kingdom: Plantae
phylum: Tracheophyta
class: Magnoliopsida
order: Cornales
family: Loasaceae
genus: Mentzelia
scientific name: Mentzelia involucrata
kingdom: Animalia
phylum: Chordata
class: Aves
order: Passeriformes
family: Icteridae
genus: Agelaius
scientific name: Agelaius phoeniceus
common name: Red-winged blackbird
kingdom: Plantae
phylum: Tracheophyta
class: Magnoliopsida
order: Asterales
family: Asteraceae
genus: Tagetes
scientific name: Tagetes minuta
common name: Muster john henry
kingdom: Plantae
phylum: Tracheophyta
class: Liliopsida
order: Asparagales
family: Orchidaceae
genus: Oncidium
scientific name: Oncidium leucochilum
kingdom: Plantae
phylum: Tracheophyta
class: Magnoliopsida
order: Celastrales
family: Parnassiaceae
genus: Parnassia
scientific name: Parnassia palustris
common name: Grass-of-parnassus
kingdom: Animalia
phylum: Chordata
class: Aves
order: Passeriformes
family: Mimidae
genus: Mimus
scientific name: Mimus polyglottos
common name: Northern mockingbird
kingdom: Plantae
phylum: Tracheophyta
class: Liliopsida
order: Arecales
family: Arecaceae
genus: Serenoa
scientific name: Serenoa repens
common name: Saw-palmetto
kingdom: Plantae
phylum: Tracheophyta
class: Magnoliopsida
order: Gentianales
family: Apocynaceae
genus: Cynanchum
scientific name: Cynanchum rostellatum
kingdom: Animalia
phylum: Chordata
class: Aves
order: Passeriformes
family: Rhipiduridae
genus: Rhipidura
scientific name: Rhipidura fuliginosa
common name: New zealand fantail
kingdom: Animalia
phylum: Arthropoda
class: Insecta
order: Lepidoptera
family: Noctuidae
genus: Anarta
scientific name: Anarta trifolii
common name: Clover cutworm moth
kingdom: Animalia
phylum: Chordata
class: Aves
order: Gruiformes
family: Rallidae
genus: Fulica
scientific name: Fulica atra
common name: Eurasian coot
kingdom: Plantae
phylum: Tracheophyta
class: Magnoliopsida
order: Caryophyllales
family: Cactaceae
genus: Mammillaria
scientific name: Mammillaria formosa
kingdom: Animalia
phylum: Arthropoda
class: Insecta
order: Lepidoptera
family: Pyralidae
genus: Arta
+ + + + + + +
◆ Directive
Report how many lines in the data above contain the word "common", giving only the number.

◆ Expected answer
8